====== 元の文章
2018-09-08 09:55:03 | 高橋睦郎「つい昨日のこと」
62 画家たちに

 ギリシアの芸術と言うと、彫像を思い出す。絵画は、壺に描かれた絵くらいしか思い浮かばない。画家がいなかったのか。描いたけれど、失われたのか。
 高橋は、こう書いている。

その作品が跡形なく滅び亡せたがゆえに ギリシアの画家たちよ
あなた方を讃えよう 讃えるこれらの言葉も消えて無くなれ

 失われたらしい。何に描いたにしろ、布や木は形を失いやすい。色も褪せるだろう。それでもひとは描かずにはいられない。そう認めた上で、高橋はこう書いている。

男神 女神 若者たち 少女たちの彫像を残した彫刻家より
描いたすべてを喪われるに委せた画家たちのほうが 美に叶っている
この世の美は仮のもの その彼方にある真の美をこそ見つめよ

 美は描いたものの彼方にある。だから絵は失われてもかまわない。描く瞬間に見つめている、いま、ここにないものこそが美だからである。「美の定義」に叶う。
 この「叶う」という動詞がおもしろい。「一致する」、「望み通りになる」ということだが、そのとき「ふたつ」のものが存在する。
 「一致する」ためには「ふたつ」以上のものがないと「一致する」ということは起きない。また「望み通りになる」というのは、「対象」とは別の存在(別の人間)が「望む」のである。
============
====== 提供資料
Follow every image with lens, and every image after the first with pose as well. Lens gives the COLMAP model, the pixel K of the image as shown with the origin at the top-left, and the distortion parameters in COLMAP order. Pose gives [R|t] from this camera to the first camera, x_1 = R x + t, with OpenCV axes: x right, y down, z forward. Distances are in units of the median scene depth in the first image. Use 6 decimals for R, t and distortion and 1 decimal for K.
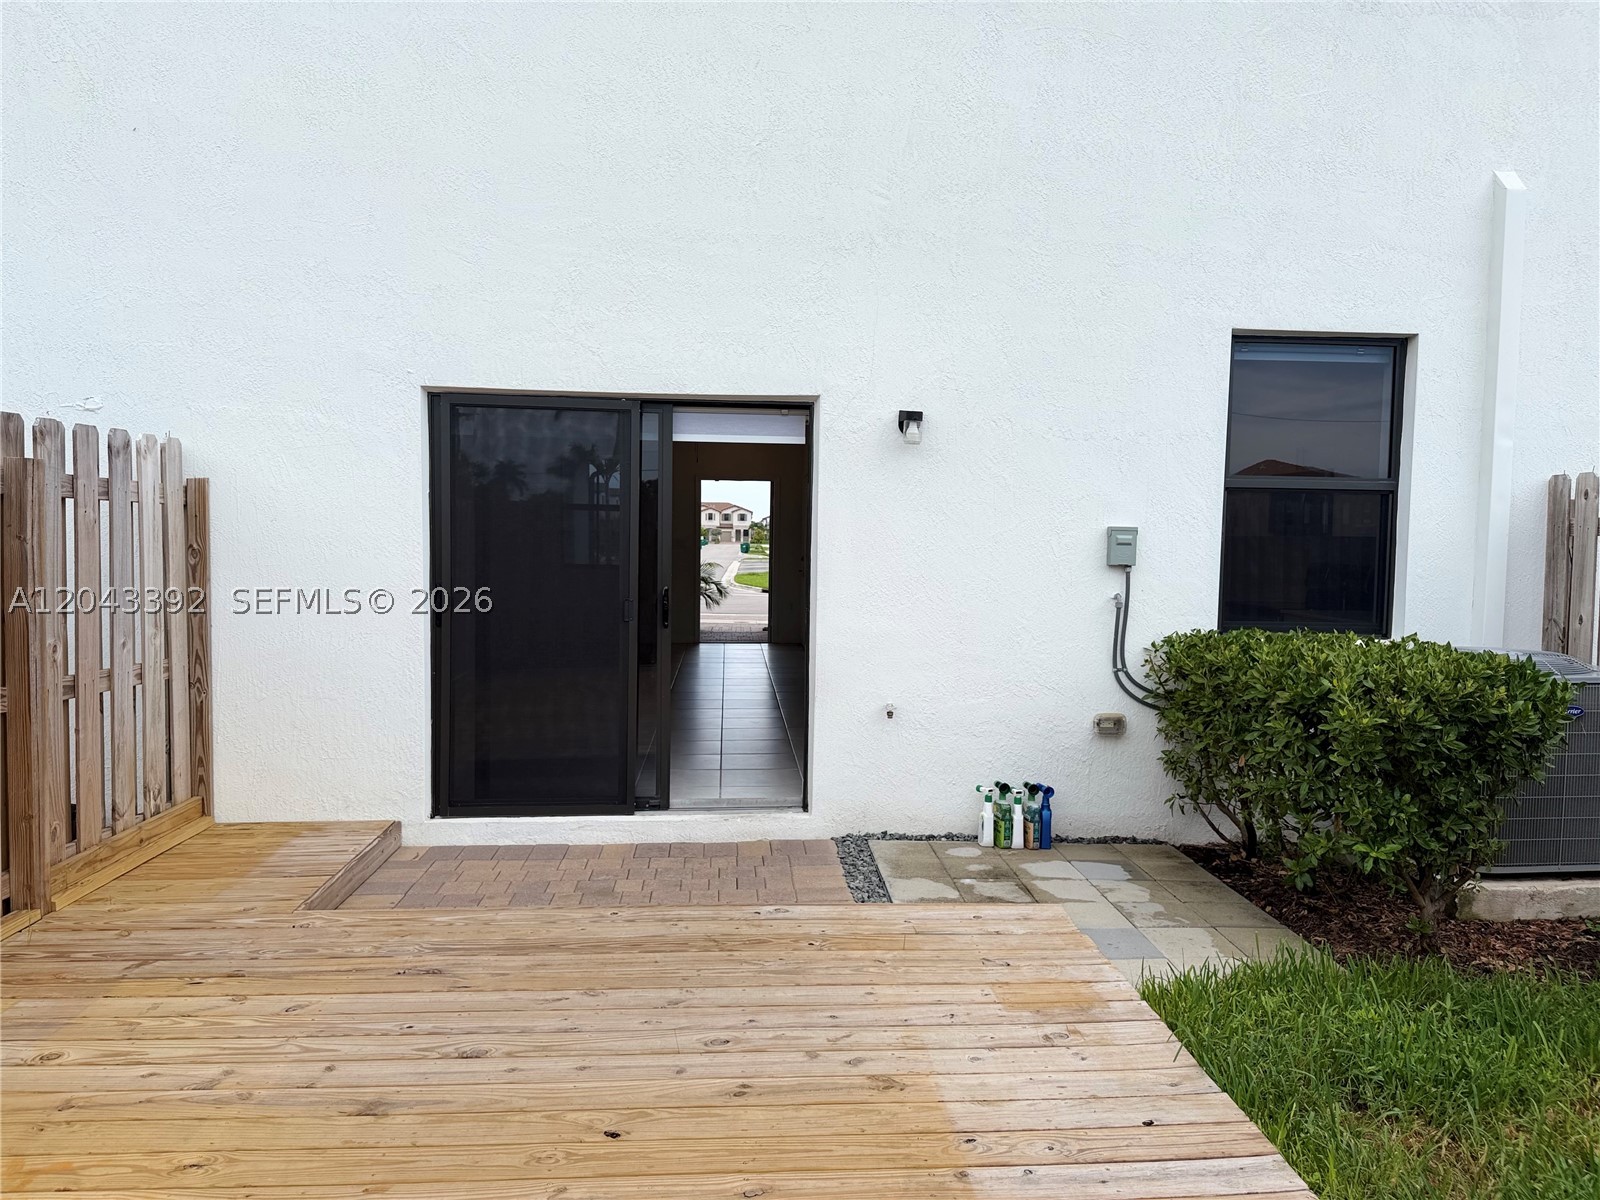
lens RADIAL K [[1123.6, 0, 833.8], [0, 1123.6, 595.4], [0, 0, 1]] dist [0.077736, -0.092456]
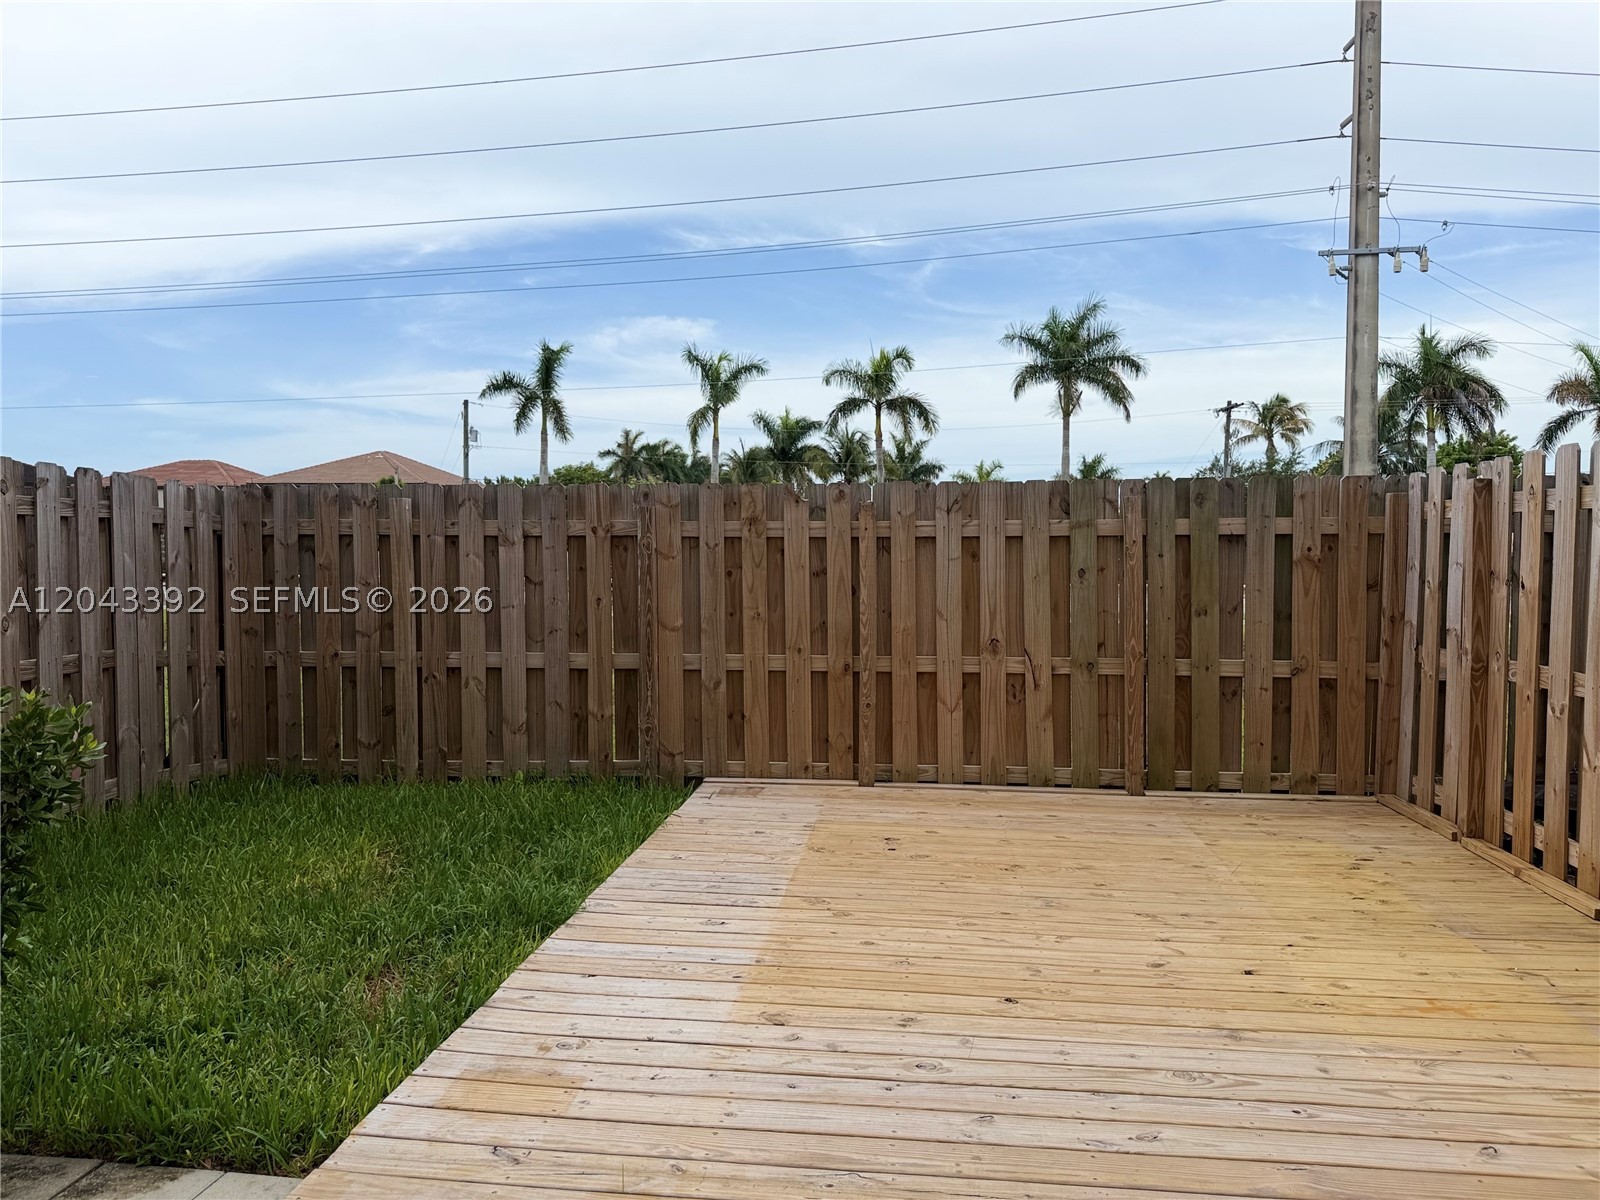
============
*課題 1*. 高橋睦郎の詩を論じた文章から、「ギリシアの芸術と言うと、彫像」で始まり「である。「美の定義」に叶う。」で終わる部分をそのまま書き出す。
*課題 2*. 高橋睦郎の詩を論じた文章によると、絵が失われてもかまわないのはなぜか。一〜三文で説明する。
*課題 3*. 高橋睦郎の詩を論じた文章の続きを、最後の文のあとから書き継ぐ。
ここまでの資料は、文章とは別のものである。

*解答欄 1*.
ギリシアの芸術と言うと、彫像を思い出す。絵画は、壺に描かれた絵くらいしか思い浮かばない。画家がいなかったのか。描いたけれど、失われたのか。
 高橋は、こう書いている。

その作品が跡形なく滅び亡せたがゆえに ギリシアの画家たちよ
あなた方を讃えよう 讃えるこれらの言葉も消えて無くなれ

 失われたらしい。何に描いたにしろ、布や木は形を失いやすい。色も褪せるだろう。それでもひとは描かずにはいられない。そう認めた上で、高橋はこう書いている。

男神 女神 若者たち 少女たちの彫像を残した彫刻家より
描いたすべてを喪われるに委せた画家たちのほうが 美に叶っている
この世の美は仮のもの その彼方にある真の美をこそ見つめよ

 美は描いたものの彼方にある。だから絵は失われてもかまわない。描く瞬間に見つめている、いま、ここにないものこそが美だからである。「美の定義」に叶う。

*解答欄 2*. 美は描いたものの彼方にあるからである。描く瞬間に見つめている、いま、ここにないものこそが美なので、絵そのものが失われても「美の定義」に叶う。

*解答欄 3*.
 「一致」ということばとは裏腹に、そこには「一致しない」ものがあるという現実(事実)がある。
 そうだからこそ、「真の美をこそ見つめよ」と書いた後、詩は急展開する。

そうくりかえし言う智者の言葉さえ 真実へ到る道への躓きの石

 「真の美」を見つめる(想起する)ということは、「真の美(真実)」がいま、ここに存在していないと認めることであり、同時に「真の美(真実)」は永遠に存在しないと認めることだ。
 「真」は「想起」のなかにしかない。そして「想起する」という動きは、ことばになって動く。だからこそ「言葉も消えて無くなれ」と高橋は言わざるを得なくなる。
 ただこの「論理」は「詭弁」に似ている。技巧的だ。古今、新古今のことばを動かしている「美」のようなものに似ている。私にはギリシアとは違うもののように感じられる。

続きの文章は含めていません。